Solana May Remove Fixed Block Limits to Boost Validator Scaling

Catenaa, Sunday, October 05, 2025- Jump Trading’s Firedancer team has proposed removing Solana’s fixed compute unit block limits, allowing validators to scale transaction processing based on hardware performance rather than static caps.

The SIMD-0370 proposal follows the network’s Alpenglow upgrade, which introduced skip-vote mechanisms approved by 99.6% of validators.

Firedancer argues that fixed limits hinder innovation by preventing high-performance validators from gaining an advantage, creating incentives for continuous hardware upgrades.

Validators with slower setups could skip blocks, enabling superior clients to capture more fees and market share.

However, critics warn the approach may encourage centralization, favoring operators with expensive hardware while smaller validators struggle to compete.

Community members also raised concerns about syncing challenges, compatibility with future multi-proposer designs, and risks of network instability during rapid block scaling. Developers stressed the need for comprehensive testing frameworks before implementation.

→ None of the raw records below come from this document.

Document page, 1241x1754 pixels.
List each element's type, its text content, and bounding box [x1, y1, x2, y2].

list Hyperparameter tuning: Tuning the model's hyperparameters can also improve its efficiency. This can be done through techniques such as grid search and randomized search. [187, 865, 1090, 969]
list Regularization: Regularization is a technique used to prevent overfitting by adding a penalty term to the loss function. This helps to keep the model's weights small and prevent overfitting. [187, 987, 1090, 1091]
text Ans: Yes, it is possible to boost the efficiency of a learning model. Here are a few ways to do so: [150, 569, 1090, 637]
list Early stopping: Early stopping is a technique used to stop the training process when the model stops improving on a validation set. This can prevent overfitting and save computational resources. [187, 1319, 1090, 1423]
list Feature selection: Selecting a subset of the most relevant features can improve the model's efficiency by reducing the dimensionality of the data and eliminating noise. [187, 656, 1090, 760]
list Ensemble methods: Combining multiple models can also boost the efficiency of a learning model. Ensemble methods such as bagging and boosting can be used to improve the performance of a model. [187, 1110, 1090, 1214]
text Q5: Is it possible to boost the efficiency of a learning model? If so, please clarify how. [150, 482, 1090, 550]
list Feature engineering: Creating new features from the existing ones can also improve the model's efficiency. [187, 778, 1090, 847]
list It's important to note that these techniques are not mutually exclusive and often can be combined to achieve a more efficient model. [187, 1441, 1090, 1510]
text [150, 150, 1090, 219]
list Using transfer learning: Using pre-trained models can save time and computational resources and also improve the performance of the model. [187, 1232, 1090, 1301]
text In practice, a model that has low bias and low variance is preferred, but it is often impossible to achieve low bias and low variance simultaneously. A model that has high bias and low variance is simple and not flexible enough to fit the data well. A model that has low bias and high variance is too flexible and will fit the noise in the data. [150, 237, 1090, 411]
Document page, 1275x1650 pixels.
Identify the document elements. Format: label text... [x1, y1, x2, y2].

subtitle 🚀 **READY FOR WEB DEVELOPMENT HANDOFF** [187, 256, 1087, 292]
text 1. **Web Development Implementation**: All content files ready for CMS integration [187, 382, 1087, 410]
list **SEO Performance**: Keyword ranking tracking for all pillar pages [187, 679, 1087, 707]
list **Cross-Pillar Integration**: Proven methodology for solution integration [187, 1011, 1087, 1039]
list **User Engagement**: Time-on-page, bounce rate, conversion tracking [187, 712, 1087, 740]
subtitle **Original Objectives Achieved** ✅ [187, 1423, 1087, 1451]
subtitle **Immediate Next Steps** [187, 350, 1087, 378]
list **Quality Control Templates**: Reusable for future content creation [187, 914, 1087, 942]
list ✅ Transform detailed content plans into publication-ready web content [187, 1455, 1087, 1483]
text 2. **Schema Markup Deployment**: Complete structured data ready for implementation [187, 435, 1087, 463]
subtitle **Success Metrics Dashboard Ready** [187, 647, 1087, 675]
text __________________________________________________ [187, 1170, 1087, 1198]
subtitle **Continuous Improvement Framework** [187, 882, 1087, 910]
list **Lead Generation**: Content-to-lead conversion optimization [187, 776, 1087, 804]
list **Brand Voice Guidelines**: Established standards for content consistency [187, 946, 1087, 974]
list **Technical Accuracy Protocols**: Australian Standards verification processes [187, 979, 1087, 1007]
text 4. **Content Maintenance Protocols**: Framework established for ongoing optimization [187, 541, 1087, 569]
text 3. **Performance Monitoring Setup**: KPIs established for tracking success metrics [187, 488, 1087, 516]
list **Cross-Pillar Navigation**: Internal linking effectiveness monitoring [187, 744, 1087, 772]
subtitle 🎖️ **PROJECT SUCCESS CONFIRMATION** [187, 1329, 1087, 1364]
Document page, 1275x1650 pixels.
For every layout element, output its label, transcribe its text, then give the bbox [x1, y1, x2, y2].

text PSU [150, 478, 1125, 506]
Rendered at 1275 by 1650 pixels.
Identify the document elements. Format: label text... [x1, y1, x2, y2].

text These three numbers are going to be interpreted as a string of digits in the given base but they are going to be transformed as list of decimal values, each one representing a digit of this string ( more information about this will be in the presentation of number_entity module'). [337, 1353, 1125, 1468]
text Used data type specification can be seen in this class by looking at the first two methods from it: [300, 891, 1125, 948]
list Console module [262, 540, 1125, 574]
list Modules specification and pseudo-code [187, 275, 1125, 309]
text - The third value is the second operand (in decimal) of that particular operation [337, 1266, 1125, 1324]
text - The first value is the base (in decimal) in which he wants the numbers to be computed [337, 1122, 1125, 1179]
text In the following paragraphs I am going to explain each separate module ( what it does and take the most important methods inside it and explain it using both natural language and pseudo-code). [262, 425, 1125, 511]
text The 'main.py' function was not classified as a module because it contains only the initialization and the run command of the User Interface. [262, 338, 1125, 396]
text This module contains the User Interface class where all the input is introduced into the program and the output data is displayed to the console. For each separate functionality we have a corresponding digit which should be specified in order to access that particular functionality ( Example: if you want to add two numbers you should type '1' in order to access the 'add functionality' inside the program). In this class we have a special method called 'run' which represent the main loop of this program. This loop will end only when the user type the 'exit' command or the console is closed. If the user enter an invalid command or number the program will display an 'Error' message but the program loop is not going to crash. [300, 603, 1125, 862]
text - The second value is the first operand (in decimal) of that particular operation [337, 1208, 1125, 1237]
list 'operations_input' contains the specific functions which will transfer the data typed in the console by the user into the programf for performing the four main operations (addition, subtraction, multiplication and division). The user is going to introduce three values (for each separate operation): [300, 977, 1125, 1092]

The proposal could transform Solana’s network economics by introducing a competitive feedback loop, accelerating validator performance upgrades, and increasing throughput.

Analysts note the timing coincides with pending Solana ETF approvals, potentially increasing institutional demand for SOL tokens.

The REX-Osprey Solana Staking ETF already recorded $33 million in trading volume on launch, signaling growing market interest.

If successfully implemented, the change would position Solana to retain its high-speed advantage, contrasting with Ethereum’s fee auction system and Bitcoin’s fixed block design.

Firedancer emphasizes careful coordination to ensure stable propagation and minimal disruption across the network.